◆ PROBLEM REQUIREMENTS: Starting at the line that holds "(133, 175) none" and stopping at the line that holds "[78,939,238,954] collidesWith(Bar bar)", restate the records below word for word, with both of those lines included.

[PROVIDED MATERIAL — start]

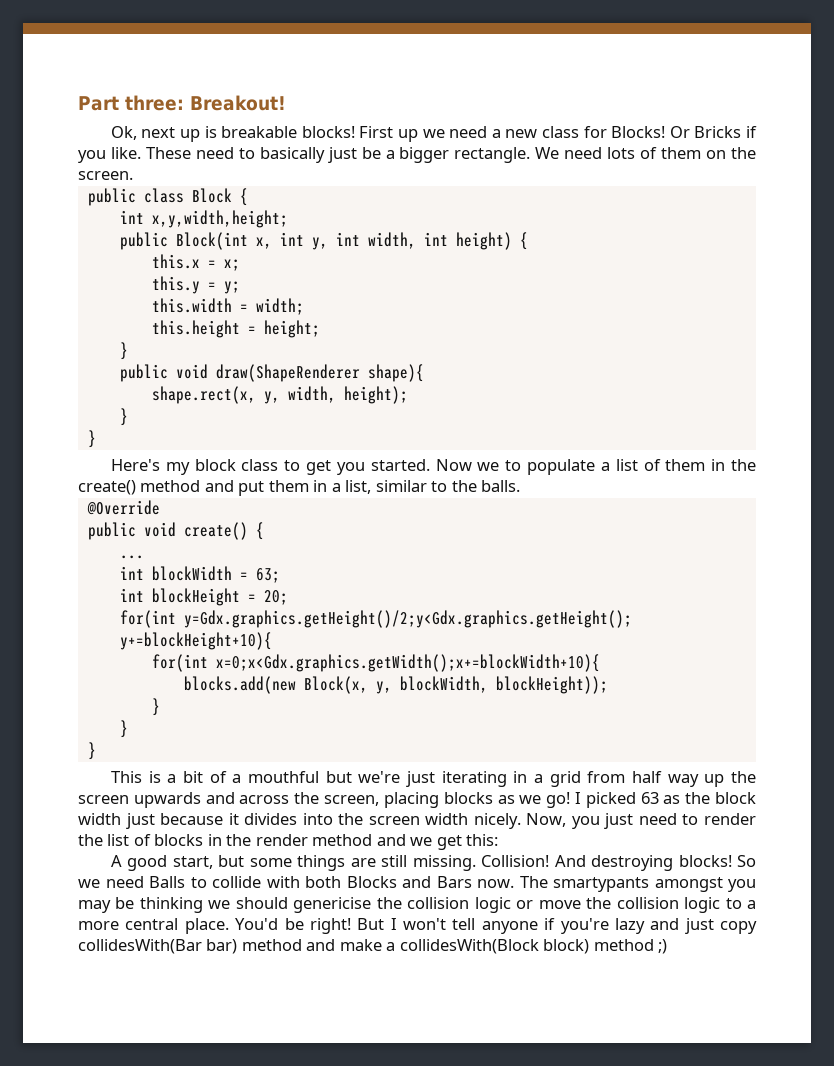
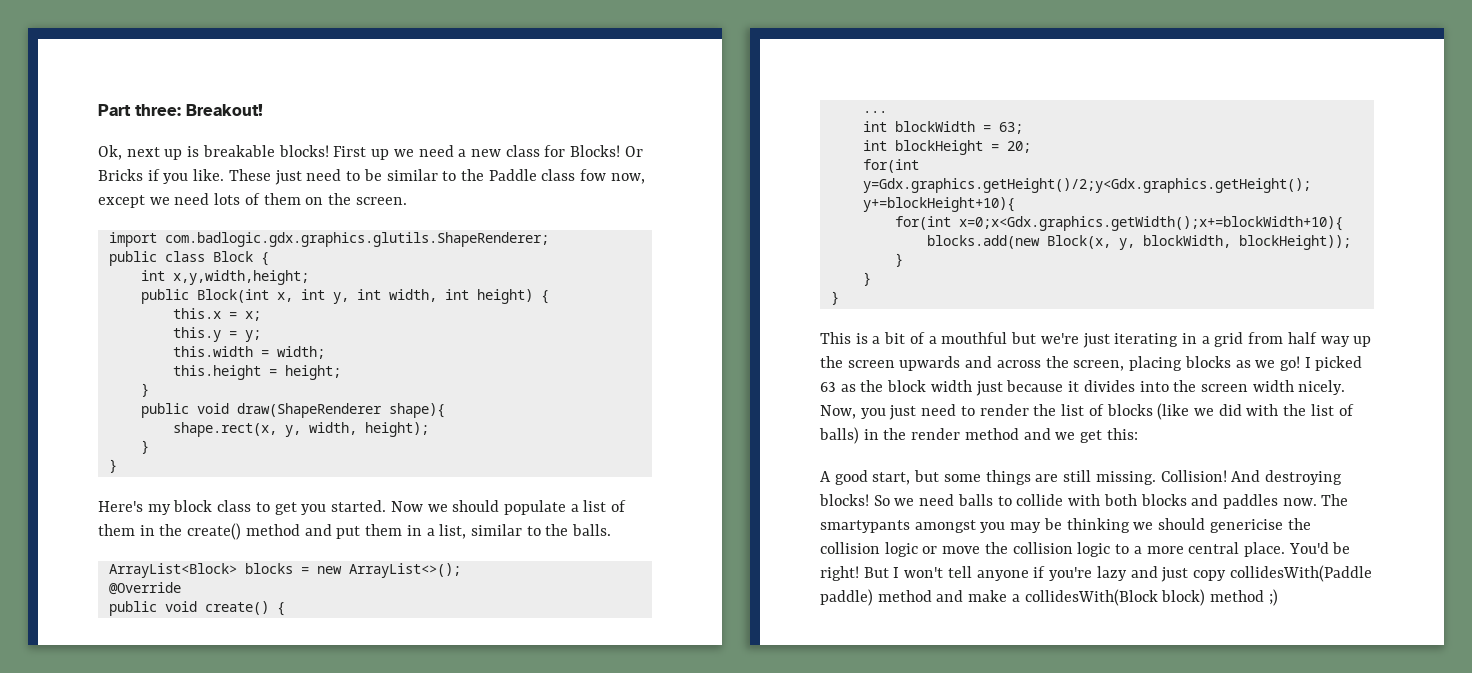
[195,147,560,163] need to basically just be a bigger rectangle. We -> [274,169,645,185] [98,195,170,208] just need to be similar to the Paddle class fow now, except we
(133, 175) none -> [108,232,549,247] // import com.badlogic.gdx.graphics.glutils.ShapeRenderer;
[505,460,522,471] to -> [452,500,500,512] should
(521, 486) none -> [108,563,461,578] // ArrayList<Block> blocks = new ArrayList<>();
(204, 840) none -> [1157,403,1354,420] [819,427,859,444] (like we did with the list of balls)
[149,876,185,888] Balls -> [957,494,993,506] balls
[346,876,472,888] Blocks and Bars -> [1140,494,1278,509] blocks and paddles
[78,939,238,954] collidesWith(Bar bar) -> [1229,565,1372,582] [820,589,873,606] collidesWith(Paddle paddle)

[PROVIDED MATERIAL — finish]
[PROVIDED MATERIAL — start]

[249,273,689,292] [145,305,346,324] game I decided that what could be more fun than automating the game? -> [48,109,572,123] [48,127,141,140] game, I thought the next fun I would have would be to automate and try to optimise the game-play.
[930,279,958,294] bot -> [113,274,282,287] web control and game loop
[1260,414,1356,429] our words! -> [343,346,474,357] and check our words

[PROVIDED MATERIAL — finish]
[PROVIDED MATERIAL — start]

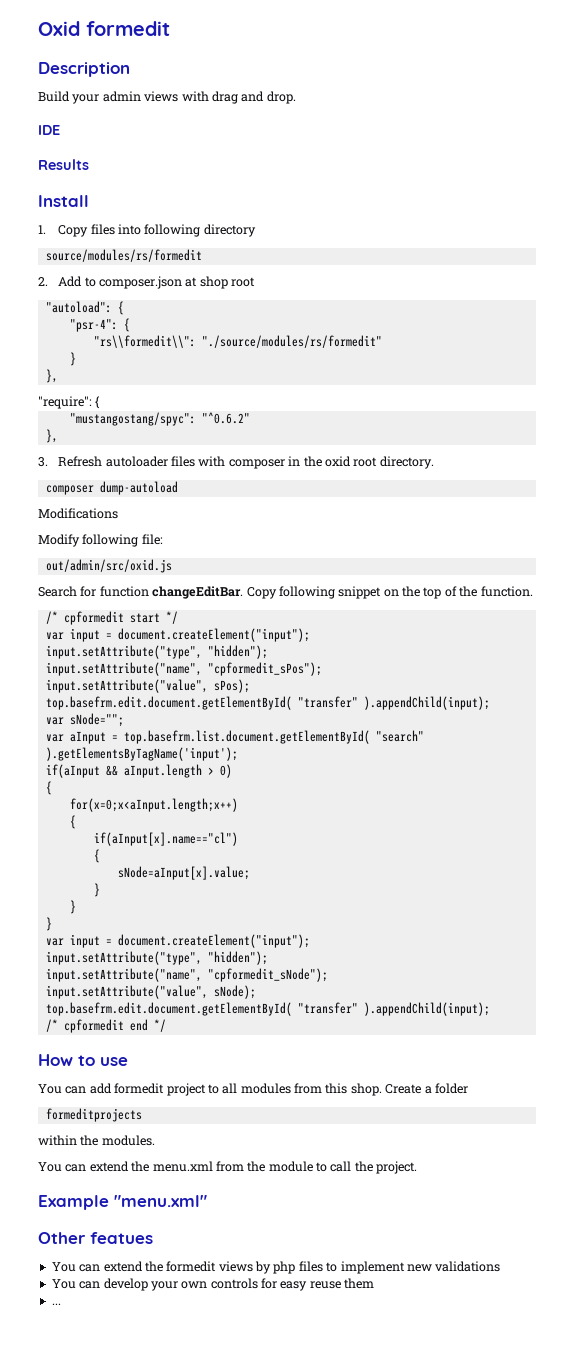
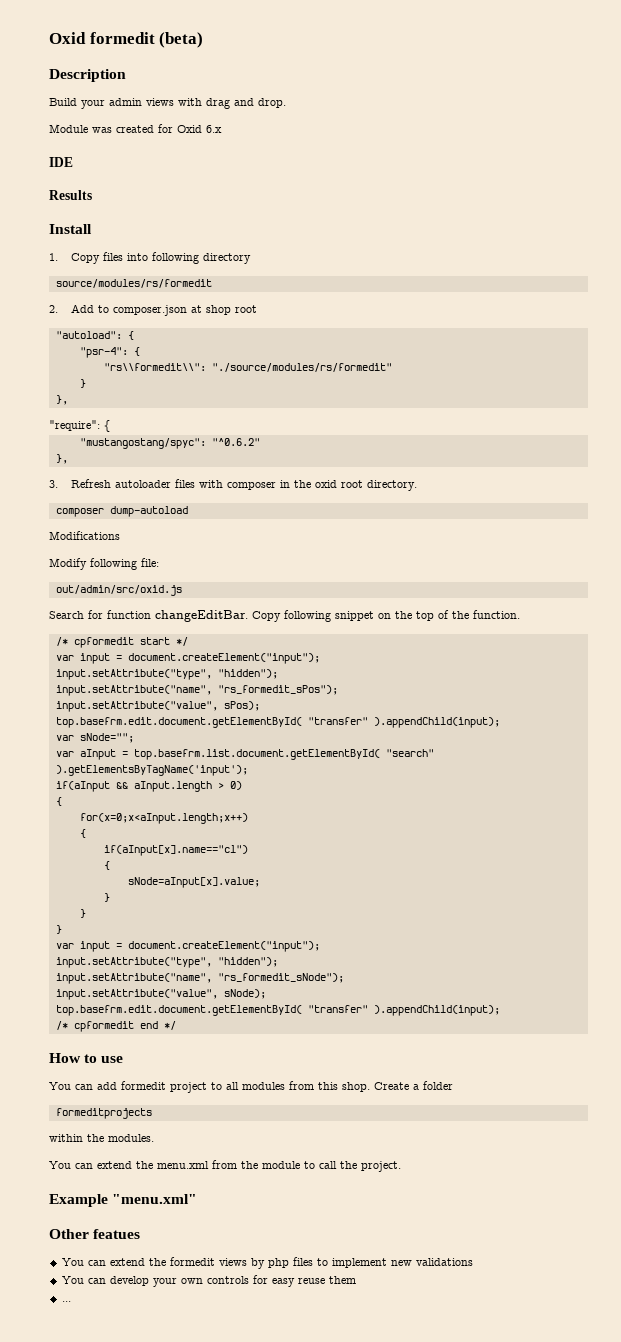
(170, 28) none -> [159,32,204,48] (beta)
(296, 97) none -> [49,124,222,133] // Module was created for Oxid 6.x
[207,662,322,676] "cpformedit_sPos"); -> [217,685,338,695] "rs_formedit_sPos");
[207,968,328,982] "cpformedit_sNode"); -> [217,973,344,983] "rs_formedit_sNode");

[PROVIDED MATERIAL — finish]

◆ EXPECTED ANSWER:
(133, 175) none -> [108,232,549,247] // import com.badlogic.gdx.graphics.glutils.ShapeRenderer;
[505,460,522,471] to -> [452,500,500,512] should
(521, 486) none -> [108,563,461,578] // ArrayList<Block> blocks = new ArrayList<>();
(204, 840) none -> [1157,403,1354,420] [819,427,859,444] (like we did with the list of balls)
[149,876,185,888] Balls -> [957,494,993,506] balls
[346,876,472,888] Blocks and Bars -> [1140,494,1278,509] blocks and paddles
[78,939,238,954] collidesWith(Bar bar) -> [1229,565,1372,582] [820,589,873,606] collidesWith(Paddle paddle)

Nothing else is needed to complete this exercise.